La désimperméabilisation des sols en milieu urbain est une approche essentielle pour atténuer les impacts du changement climatique. En remplaçant les surfaces imperméables (béton, asphalte...) par des sols perméables, l'infiltration des eaux de pluie est favorisée et permet de recharger les nappes phréatiques. De plus, cette pratique contribue également à réguler la température urbaine, à améliorer la qualité de l'air, et à préserver la biodiversité. Enfin, la désimperméabilisation permet de créer des espaces verts, offrant ainsi des lieux de détente et de respiration aux citadins. Ainsi, les collectivités territoriales se sont saisies de cette thématique et de plus en plus d'autorisations d'urbanisme sont déposées par la métropole ou la Ville de Lyon afin de mener des projets de désimperméabilisation.

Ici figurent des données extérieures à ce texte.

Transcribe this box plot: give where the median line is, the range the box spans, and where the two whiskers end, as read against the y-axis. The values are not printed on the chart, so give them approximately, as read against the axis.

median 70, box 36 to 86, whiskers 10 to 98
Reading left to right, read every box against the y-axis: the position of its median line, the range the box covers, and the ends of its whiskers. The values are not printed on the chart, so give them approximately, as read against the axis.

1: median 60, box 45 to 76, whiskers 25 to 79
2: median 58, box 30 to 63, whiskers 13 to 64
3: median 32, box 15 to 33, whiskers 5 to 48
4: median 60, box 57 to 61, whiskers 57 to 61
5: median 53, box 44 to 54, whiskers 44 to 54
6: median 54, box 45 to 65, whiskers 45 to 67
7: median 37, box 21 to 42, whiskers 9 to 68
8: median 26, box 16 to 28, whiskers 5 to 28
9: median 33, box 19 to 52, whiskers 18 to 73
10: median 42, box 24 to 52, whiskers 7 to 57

Or, la Ville de Lyon possède deux collines dont les pentes (balmes) sont classées en zone à risques géotechniques où, selon l'arrêté du 25 septembre 2009, il est interdit d'infiltrer les eaux météoriques pour éviter de surcharger les sols en eau et de créer des glissements de terrain comme ceux de la catastrophe de Fourvière, du chemin de Montauban...

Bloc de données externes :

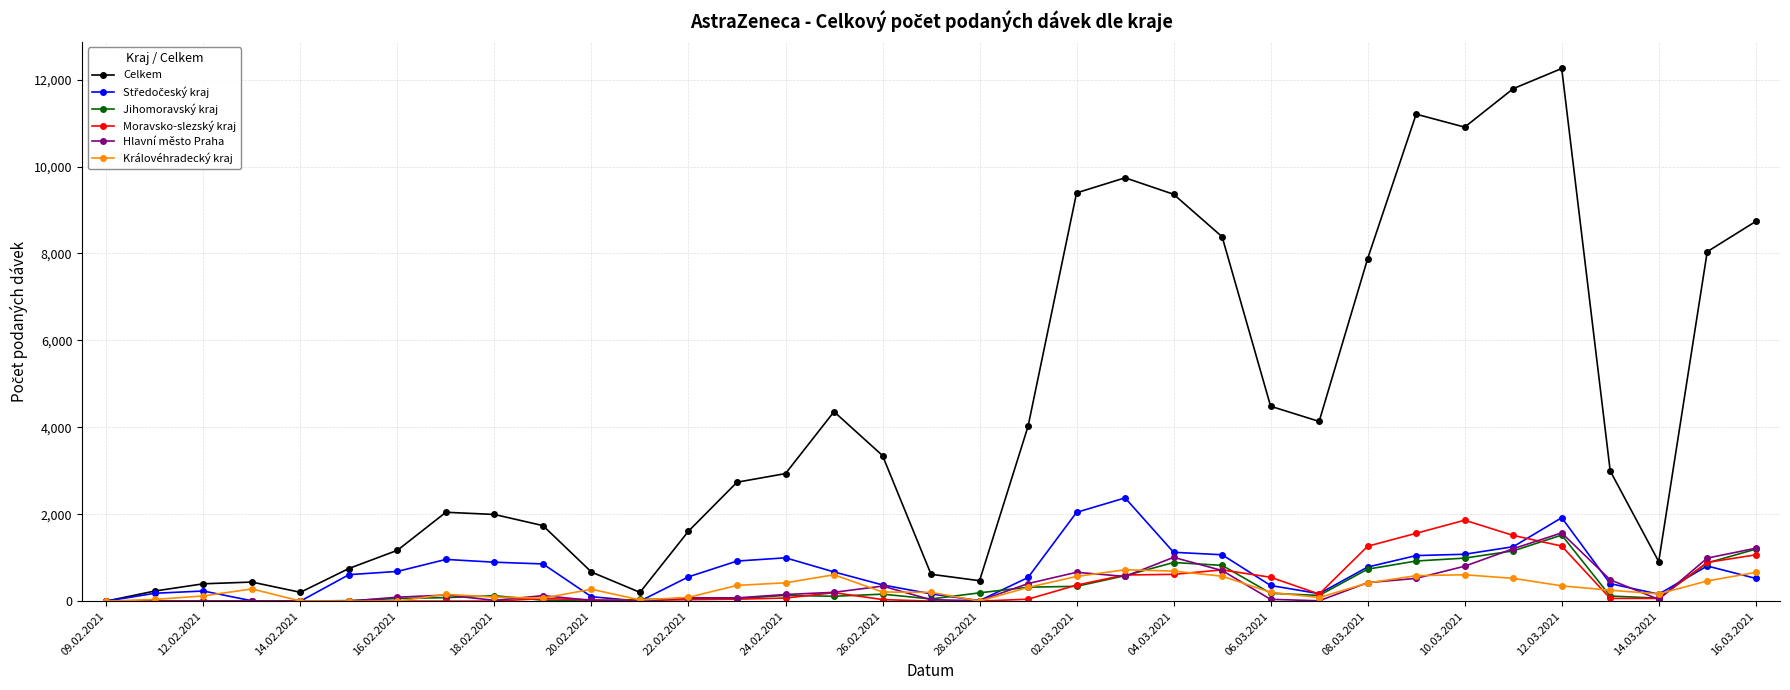

Which series has the largest range (max minus min)?

Celkem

Ainsi, pour les projets de désimperméabilisation des trottoirs, des cours d'écoles en zones de balmes, la direction Sécurité et Prévention de la Ville de Lyon donne un avis entre autres sur la stabilité des terres en prenant en compte le projet dans sa globalité et notamment dans le cadre de la zone d'influence géotechnique. Les nouvelles préoccupations vis-à-vis du changement climatique nécessitent à fortiori d'étudier en détail les conséquences de ce type d'action. Cet article a pour objectif de présenter les risques de la désimperméabilisation des sols en zones de balmes et, à travers des études de cas, les analyses à fournir impérativement pour permettre un examen de la demande. Un tableau récapitulatif de recommandations sera aussi détaillé et commenté.